Jace let out a low whistle, leaning back slightly. “That’s a hell of a punch. You okay?”

 

“No,” she said, the honesty slipping out before she could stop it. “But I will be. Eventually.”

 

He nodded, like he understood more than he let on. “Takes guts to walk away from that. Most people would’ve stayed, screamed, thrown shit. You’re here instead.”

 

“Trust me, I wanted to throw shit,” she said, her fingers tightening around the glass. “But I didn’t want to give them the satisfaction of seeing me break.”

 

“Smart,” he said, and there was something in his voice—admiration, maybe—that made her look at him again. Really look. He wasn’t conventionally handsome like Marcus, with his chiseled features and gym-rat body. Jace was rougher, rawer, like he’d been carved from something harder than life could break. And those eyes—they held her in a way Marcus’s never had, like he saw past the mess and into the parts she kept hidden.

 

The jukebox switched to a slow, sultry tune, and the air between them shifted, charged with something she couldn’t name. She shook her head, blaming the whiskey. She wasn’t here for this—not tonight, not when her heart was still bleeding out.

 

“So what’s your story?” she asked, deflecting. “You don’t strike me as the type to hang out in places like this just to play therapist to strangers.”

 

He chuckled, a deep, warm sound that sent a shiver down her spine. “I’m not. Just passing through. Got a job lined up tomorrow—construction gig. This place has cheap beer and no questions. Usually.”

 

“Usually,” she echoed, a faint smile tugging at her lips despite everything. “Guess I ruined that.”

 

“Nah,” he said, his gaze steady. “You’re a hell of a lot more interesting than silence.”

 

Her breath caught, and for a moment, she forgot the ache in her chest. It wasn’t flirting—not exactly—but it was something, a spark in the dark that made her feel... seen. She didn’t know if she wanted to lean into it or run from it.

 

Before she could decide, her phone buzzed again, louder this time, insistent. She flipped it over, Marcus’s name flashing on the screen. *Baby, please, let me explain.* The words blurred as her vision swam, anger and hurt crashing back in waves.

 

Jace’s eyes flicked to the phone, then back to her. “Him?”

 

“Yeah,” she muttered, shoving it into her purse. “Keeps thinking there’s something left to say.”

 

“Is there?” he asked, no judgment in his tone, just curiosity.

 

She hesitated, the question cutting deeper than she expected.
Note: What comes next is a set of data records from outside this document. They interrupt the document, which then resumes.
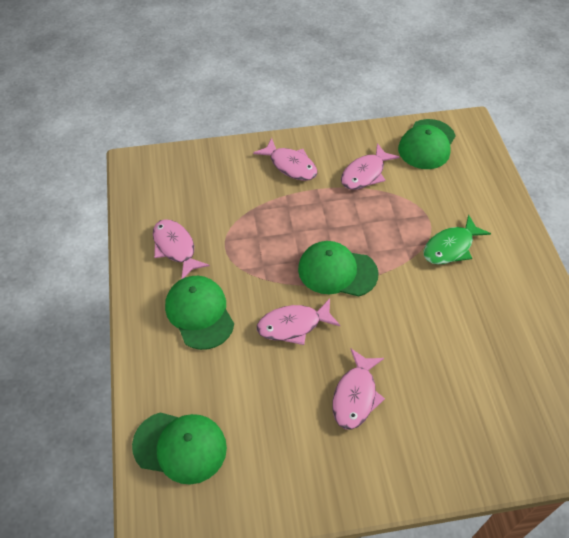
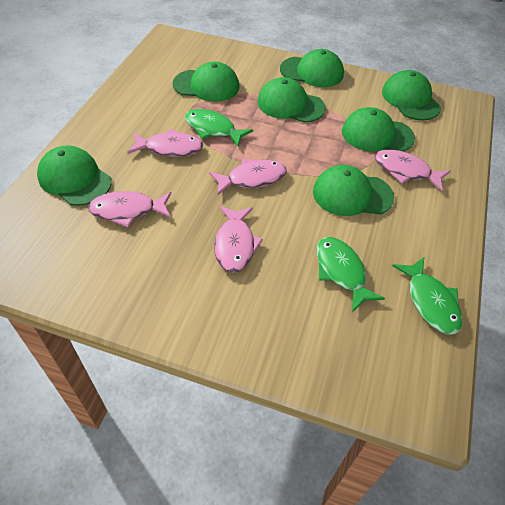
green cap: 4 -> 7
green fish: 1 -> 3

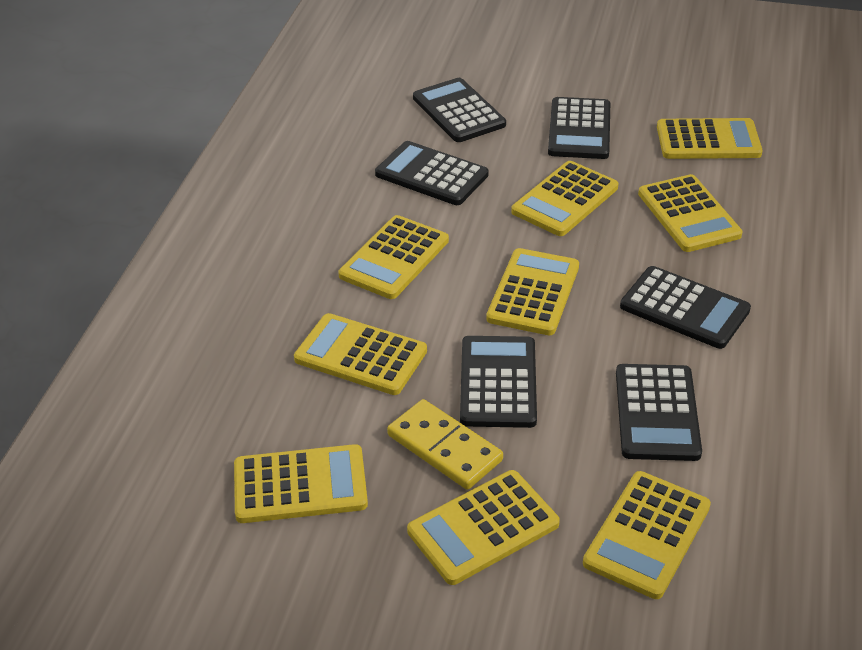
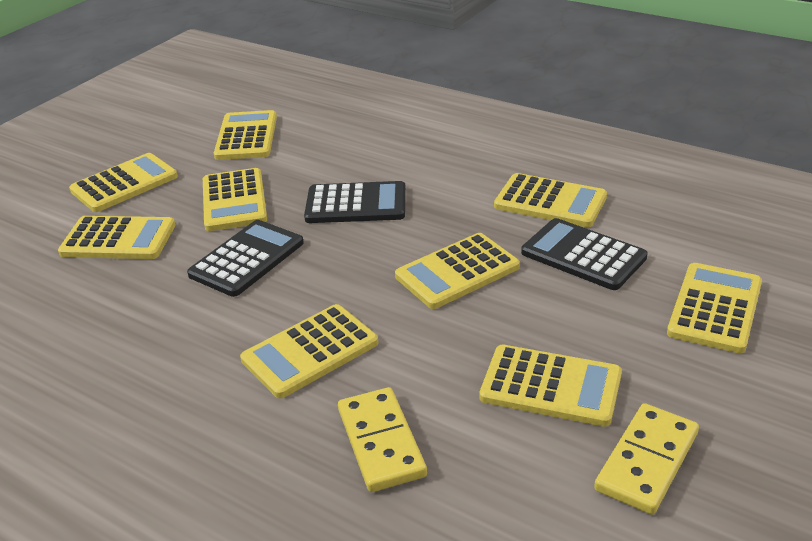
black calculator: 6 -> 3
yellow domino: 1 -> 2

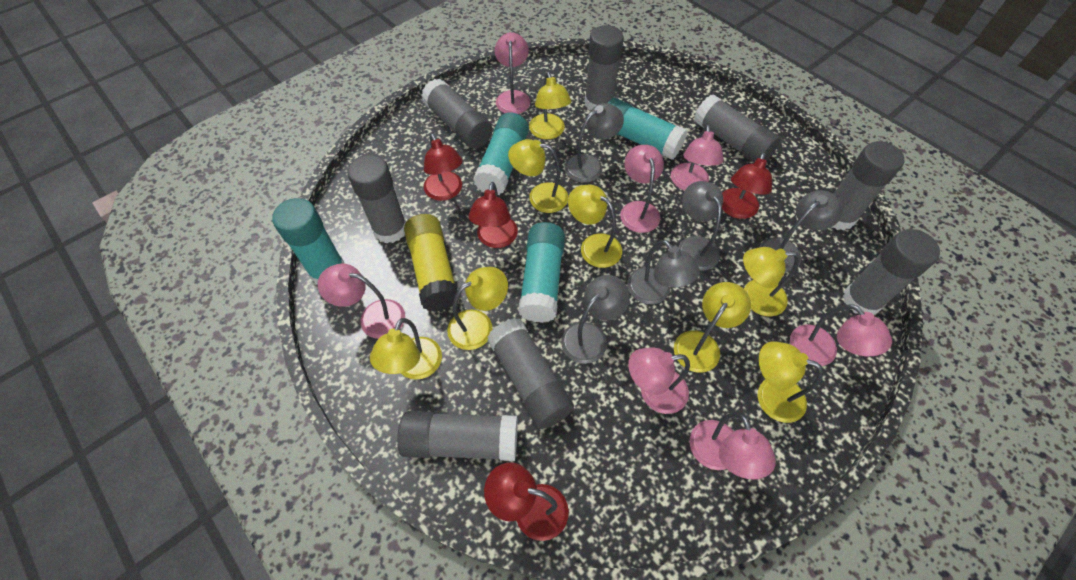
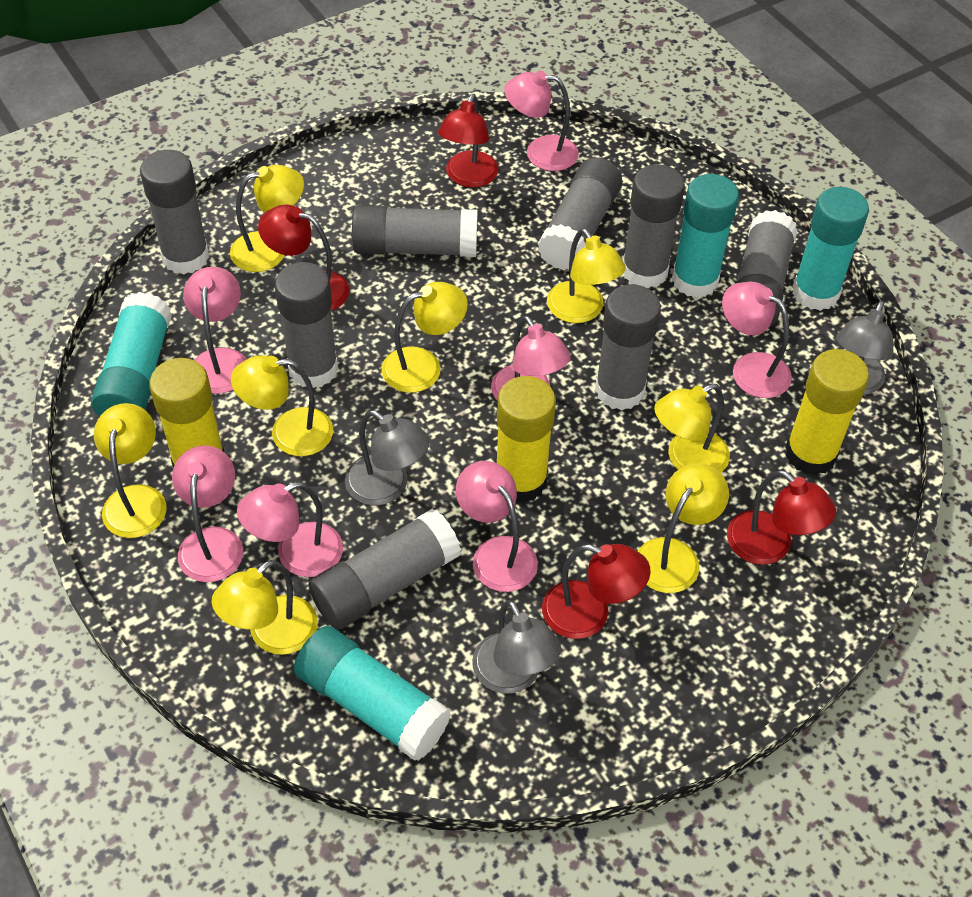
grey lamp: 5 -> 3
yellow glue stick: 1 -> 3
Was there? Could she ever hear Marcus out, forgive him, let him back into her life? The thought made her stomach twist, but a small, stupid part of her—the part that had loved him for two years—whispered *maybe*.

 

“I don’t know,” she admitted, her voice barely above a whisper. “But right now, I just want to forget.”

 

Jace studied her, then slid his beer aside, leaning closer. Not too close, but enough that she felt the warmth of him, the faint scent of leather and cedar. “Then forget,” he said simply. “One night. No past, no bullshit. Just you, me, and whatever’s left of that whiskey.”

 

It was reckless, dangerous even, but God, it was tempting. She looked at him, at the promise in those stormy eyes, and felt something shift inside her—a crack in the armor she’d built in the last few hours. Maybe she didn’t have to be the broken girl tonight. Maybe she could be someone else, just for a little while.

 

She raised her glass, her lips curving into a small, defiant smile. “To forgetting,” she said.

 

He clinked his bottle against her glass, his smirk widening. “To forgetting.”

 

And as the whiskey burned and the night stretched out before them, Lena let herself fall into the unknown, leaving Marcus and Sasha—and the wreckage they’d made—behind, if only for now.